Bahkan selain Dita,  ada sosok kakak kelas lain, ketua rohis SMA 5 Surabaya waktu itu, yang menolak ikut upacara bendera karena menganggap hormat bendera adalah syirik, ikut bernyanyi lagu kebangsaan adalah bid’ah dan pemerintah Indonesia ini adalah thoghut.

Waktu itu sepertinya pihak sekolah tidak menganggap terlalu serius. Karena memang belum ada bom2 teroris seperti sekarang. semua sekedar “gerakan pemikiran”. Memang kalak kelas tersebut dipanggil guru Bimbingan Konseling (BK) untuk diajak diskusi, tapi kalau sebuah ideologi sudah tertancap kuat, seribu nasehat tidak akan masuk ke hati. Dan Akhirnya pihak sekolah menyerah.
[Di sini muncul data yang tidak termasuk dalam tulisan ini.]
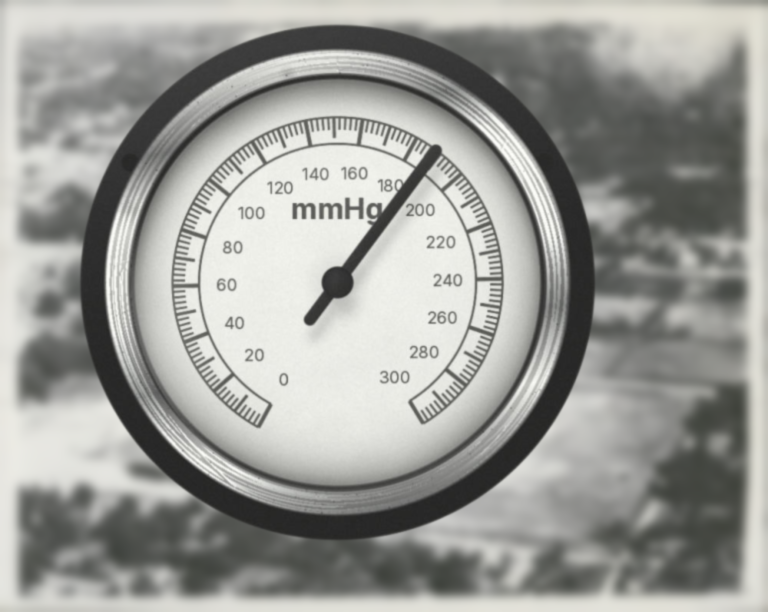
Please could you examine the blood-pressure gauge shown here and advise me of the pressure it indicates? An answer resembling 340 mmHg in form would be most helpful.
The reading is 188 mmHg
Dari penuturan si netizen tersebut dan keterlibatan anak-anak Dita sebagai eksekutor bom bunuh diri, membuktikkan bahwa sekolah rentan disusupi oleh paham radikalisme. Tidak terbayang sudah 30 tahun yang lalu paham tersebut telah menyusup dalam sekolah-sekolah. Maka tidak berlebihan jika disimpulkan bahwa saat ini telah terkader banyak pengikut radikalisme melalui media sekolah.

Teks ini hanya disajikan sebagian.